**Recorded data:**
________________________________________

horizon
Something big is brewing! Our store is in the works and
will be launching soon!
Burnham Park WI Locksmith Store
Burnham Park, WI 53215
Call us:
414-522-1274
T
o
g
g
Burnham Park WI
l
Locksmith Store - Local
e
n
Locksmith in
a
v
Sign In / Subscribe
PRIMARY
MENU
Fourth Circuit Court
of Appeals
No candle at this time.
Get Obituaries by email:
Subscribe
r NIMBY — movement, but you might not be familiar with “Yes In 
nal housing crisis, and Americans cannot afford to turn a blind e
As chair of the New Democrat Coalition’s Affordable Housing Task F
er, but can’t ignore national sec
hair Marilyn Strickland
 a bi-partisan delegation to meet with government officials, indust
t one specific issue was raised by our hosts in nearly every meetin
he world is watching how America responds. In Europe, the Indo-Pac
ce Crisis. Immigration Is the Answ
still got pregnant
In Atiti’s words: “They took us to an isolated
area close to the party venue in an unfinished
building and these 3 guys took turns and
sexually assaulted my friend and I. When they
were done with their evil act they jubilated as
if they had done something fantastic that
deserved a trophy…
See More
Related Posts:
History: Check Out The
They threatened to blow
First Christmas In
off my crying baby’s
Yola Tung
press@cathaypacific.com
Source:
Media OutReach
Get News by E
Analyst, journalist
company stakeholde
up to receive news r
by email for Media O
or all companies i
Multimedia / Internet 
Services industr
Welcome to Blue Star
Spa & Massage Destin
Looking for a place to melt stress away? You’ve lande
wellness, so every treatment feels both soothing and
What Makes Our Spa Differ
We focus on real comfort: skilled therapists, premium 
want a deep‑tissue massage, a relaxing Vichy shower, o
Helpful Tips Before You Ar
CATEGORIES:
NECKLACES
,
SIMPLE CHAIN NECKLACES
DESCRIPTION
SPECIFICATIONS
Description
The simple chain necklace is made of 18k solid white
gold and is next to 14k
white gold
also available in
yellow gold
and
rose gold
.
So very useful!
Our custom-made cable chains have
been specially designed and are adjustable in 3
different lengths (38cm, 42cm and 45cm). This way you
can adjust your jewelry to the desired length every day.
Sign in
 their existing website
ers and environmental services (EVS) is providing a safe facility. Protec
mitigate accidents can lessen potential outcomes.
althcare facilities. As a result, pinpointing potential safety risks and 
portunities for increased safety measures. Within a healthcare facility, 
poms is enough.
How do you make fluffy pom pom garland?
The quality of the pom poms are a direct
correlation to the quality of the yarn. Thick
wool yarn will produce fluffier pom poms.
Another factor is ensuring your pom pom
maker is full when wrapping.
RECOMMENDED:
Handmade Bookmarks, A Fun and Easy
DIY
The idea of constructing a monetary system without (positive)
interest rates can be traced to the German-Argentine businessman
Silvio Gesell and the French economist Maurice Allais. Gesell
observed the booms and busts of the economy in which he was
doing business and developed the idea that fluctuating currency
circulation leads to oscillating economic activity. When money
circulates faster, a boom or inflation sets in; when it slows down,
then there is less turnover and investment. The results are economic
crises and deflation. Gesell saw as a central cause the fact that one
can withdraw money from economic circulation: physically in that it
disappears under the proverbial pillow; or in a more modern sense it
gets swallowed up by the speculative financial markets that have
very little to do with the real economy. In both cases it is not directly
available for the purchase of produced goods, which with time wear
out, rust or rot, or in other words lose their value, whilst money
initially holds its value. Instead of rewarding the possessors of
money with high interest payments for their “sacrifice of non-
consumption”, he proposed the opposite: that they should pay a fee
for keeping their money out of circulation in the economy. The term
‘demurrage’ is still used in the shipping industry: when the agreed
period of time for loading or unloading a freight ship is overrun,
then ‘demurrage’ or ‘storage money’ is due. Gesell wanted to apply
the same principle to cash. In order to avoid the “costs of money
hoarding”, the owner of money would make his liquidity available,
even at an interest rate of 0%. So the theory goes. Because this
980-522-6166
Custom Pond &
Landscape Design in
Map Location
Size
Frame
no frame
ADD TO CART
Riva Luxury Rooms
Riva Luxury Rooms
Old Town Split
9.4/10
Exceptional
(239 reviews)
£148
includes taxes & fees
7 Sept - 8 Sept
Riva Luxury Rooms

________________________________________

Reproduce every line of the entries above verbatim, keeping their original order.

horizon
Something big is brewing! Our store is in the works and
will be launching soon!
Burnham Park WI Locksmith Store
Burnham Park, WI 53215
Call us:
414-522-1274
T
o
g
g
Burnham Park WI
l
Locksmith Store - Local
e
n
Locksmith in
a
v
Sign In / Subscribe
PRIMARY
MENU
Fourth Circuit Court
of Appeals
No candle at this time.
Get Obituaries by email:
Subscribe
r NIMBY — movement, but you might not be familiar with “Yes In 
nal housing crisis, and Americans cannot afford to turn a blind e
As chair of the New Democrat Coalition’s Affordable Housing Task F
er, but can’t ignore national sec
hair Marilyn Strickland
 a bi-partisan delegation to meet with government officials, indust
t one specific issue was raised by our hosts in nearly every meetin
he world is watching how America responds. In Europe, the Indo-Pac
ce Crisis. Immigration Is the Answ
still got pregnant
In Atiti’s words: “They took us to an isolated
area close to the party venue in an unfinished
building and these 3 guys took turns and
sexually assaulted my friend and I. When they
were done with their evil act they jubilated as
if they had done something fantastic that
deserved a trophy…
See More
Related Posts:
History: Check Out The
They threatened to blow
First Christmas In
off my crying baby’s
Yola Tung
press@cathaypacific.com
Source:
Media OutReach
Get News by E
Analyst, journalist
company stakeholde
up to receive news r
by email for Media O
or all companies i
Multimedia / Internet 
Services industr
Welcome to Blue Star
Spa & Massage Destin
Looking for a place to melt stress away? You’ve lande
wellness, so every treatment feels both soothing and
What Makes Our Spa Differ
We focus on real comfort: skilled therapists, premium 
want a deep‑tissue massage, a relaxing Vichy shower, o
Helpful Tips Before You Ar
CATEGORIES:
NECKLACES
,
SIMPLE CHAIN NECKLACES
DESCRIPTION
SPECIFICATIONS
Description
The simple chain necklace is made of 18k solid white
gold and is next to 14k
white gold
also available in
yellow gold
and
rose gold
.
So very useful!
Our custom-made cable chains have
been specially designed and are adjustable in 3
different lengths (38cm, 42cm and 45cm). This way you
can adjust your jewelry to the desired length every day.
Sign in
 their existing website
ers and environmental services (EVS) is providing a safe facility. Protec
mitigate accidents can lessen potential outcomes.
althcare facilities. As a result, pinpointing potential safety risks and 
portunities for increased safety measures. Within a healthcare facility, 
poms is enough.
How do you make fluffy pom pom garland?
The quality of the pom poms are a direct
correlation to the quality of the yarn. Thick
wool yarn will produce fluffier pom poms.
Another factor is ensuring your pom pom
maker is full when wrapping.
RECOMMENDED:
Handmade Bookmarks, A Fun and Easy
DIY
The idea of constructing a monetary system without (positive)
interest rates can be traced to the German-Argentine businessman
Silvio Gesell and the French economist Maurice Allais. Gesell
observed the booms and busts of the economy in which he was
doing business and developed the idea that fluctuating currency
circulation leads to oscillating economic activity. When money
circulates faster, a boom or inflation sets in; when it slows down,
then there is less turnover and investment. The results are economic
crises and deflation. Gesell saw as a central cause the fact that one
can withdraw money from economic circulation: physically in that it
disappears under the proverbial pillow; or in a more modern sense it
gets swallowed up by the speculative financial markets that have
very little to do with the real economy. In both cases it is not directly
available for the purchase of produced goods, which with time wear
out, rust or rot, or in other words lose their value, whilst money
initially holds its value. Instead of rewarding the possessors of
money with high interest payments for their “sacrifice of non-
consumption”, he proposed the opposite: that they should pay a fee
for keeping their money out of circulation in the economy. The term
‘demurrage’ is still used in the shipping industry: when the agreed
period of time for loading or unloading a freight ship is overrun,
then ‘demurrage’ or ‘storage money’ is due. Gesell wanted to apply
the same principle to cash. In order to avoid the “costs of money
hoarding”, the owner of money would make his liquidity available,
even at an interest rate of 0%. So the theory goes. Because this
980-522-6166
Custom Pond &
Landscape Design in
Map Location
Size
Frame
no frame
ADD TO CART
Riva Luxury Rooms
Riva Luxury Rooms
Old Town Split
9.4/10
Exceptional
(239 reviews)
£148
includes taxes & fees
7 Sept - 8 Sept
Riva Luxury Rooms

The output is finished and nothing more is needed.